A ausência do defensor no interrogatório constitui nulidade absoluta, não podendo ser sanada posteriormente. Este entendimento está consolidado na jurisprudência dos Tribunais Superiores.
Súmula 523 do STF
“No processo penal, a falta da defesa constitui nulidade absoluta, mas a sua deficiência só o anulará se houver prova de prejuízo para o réu.”
Esta súmula estabelece distinção fundamental:
- Falta de defesa = nulidade absoluta (não precisa demonstrar prejuízo)
- Deficiência da defesa = nulidade relativa (necessário demonstrar prejuízo concreto)
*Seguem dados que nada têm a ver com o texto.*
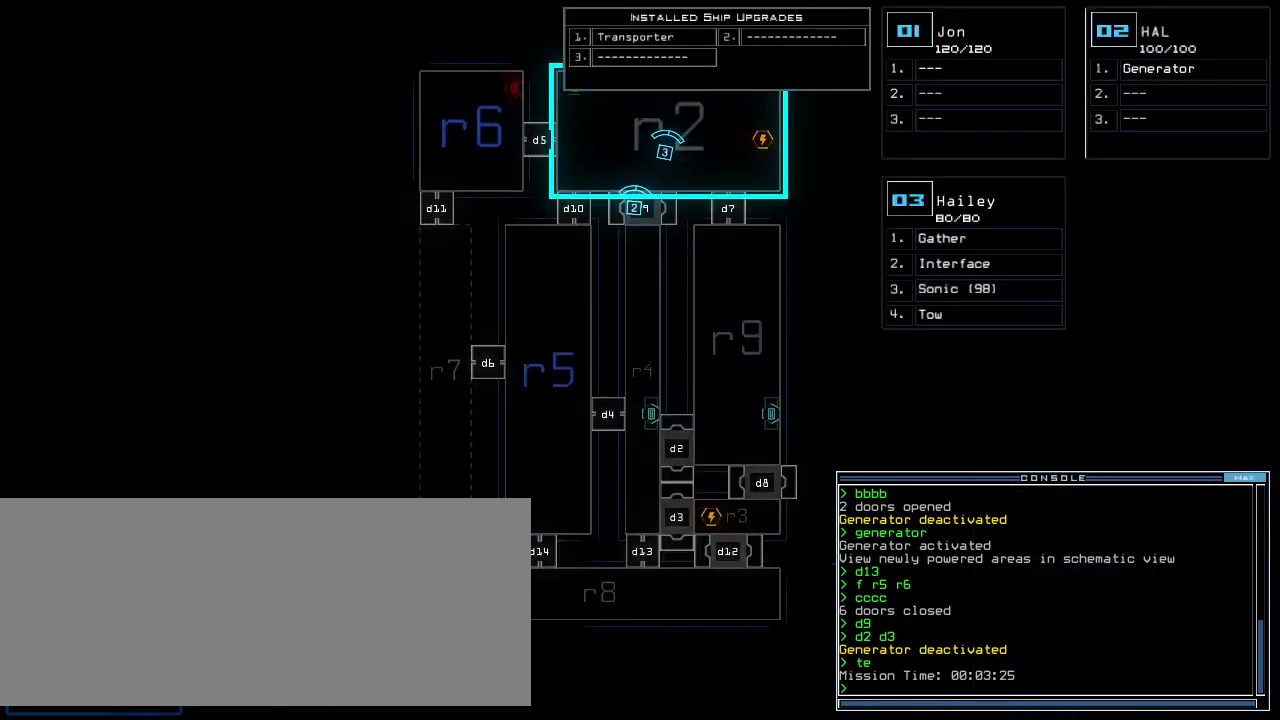
{"keys": [], "events": []}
Modalidades de Interrogatório
Interrogatório Presencial no Estabelecimento Prisional
O § 1º do artigo 185 determina que o interrogatório do réu preso deve ser realizado, preferencialmente, em sala própria no estabelecimento prisional, desde que garantidas:
- Segurança do juiz, promotor e auxiliares
- Presença do defensor
- Publicidade do ato
Esta regra visa evitar o desgaste do deslocamento do preso, reduzir custos operacionais e minimizar riscos à segurança pública.
Interrogatório por Videoconferência
O § 2º prevê a possibilidade excepcional de realização do interrogatório por videoconferência, mediante decisão fundamentada, nas seguintes hipóteses:
I – Segurança pública: quando houver fundada suspeita de que o preso integre organização criminosa ou possa fugir durante o deslocamento.
II – Dificuldade de comparecimento: quando houver relevante obstáculo para o comparecimento em juízo (enfermidade ou circunstância pessoal).
III – Influência sobre testemunhas ou vítimas: para impedir que o réu influencie o ânimo de testemunha ou vítima, quando não for possível colher o depoimento destas por videoconferência.
IV – Gravíssima questão de ordem pública: situações excepcionais que justifiquem a medida.
A videoconferência é medida excepcional e não pode ser utilizada como regra geral. O juiz deve fundamentar adequadamente a necessidade, sob pena de nulidade do ato.
Intimação Prévia
O § 3º assegura que as partes serão intimadas com 10 dias de antecedência da decisão que determinar o interrogatório por videoconferência, permitindo eventual impugnação.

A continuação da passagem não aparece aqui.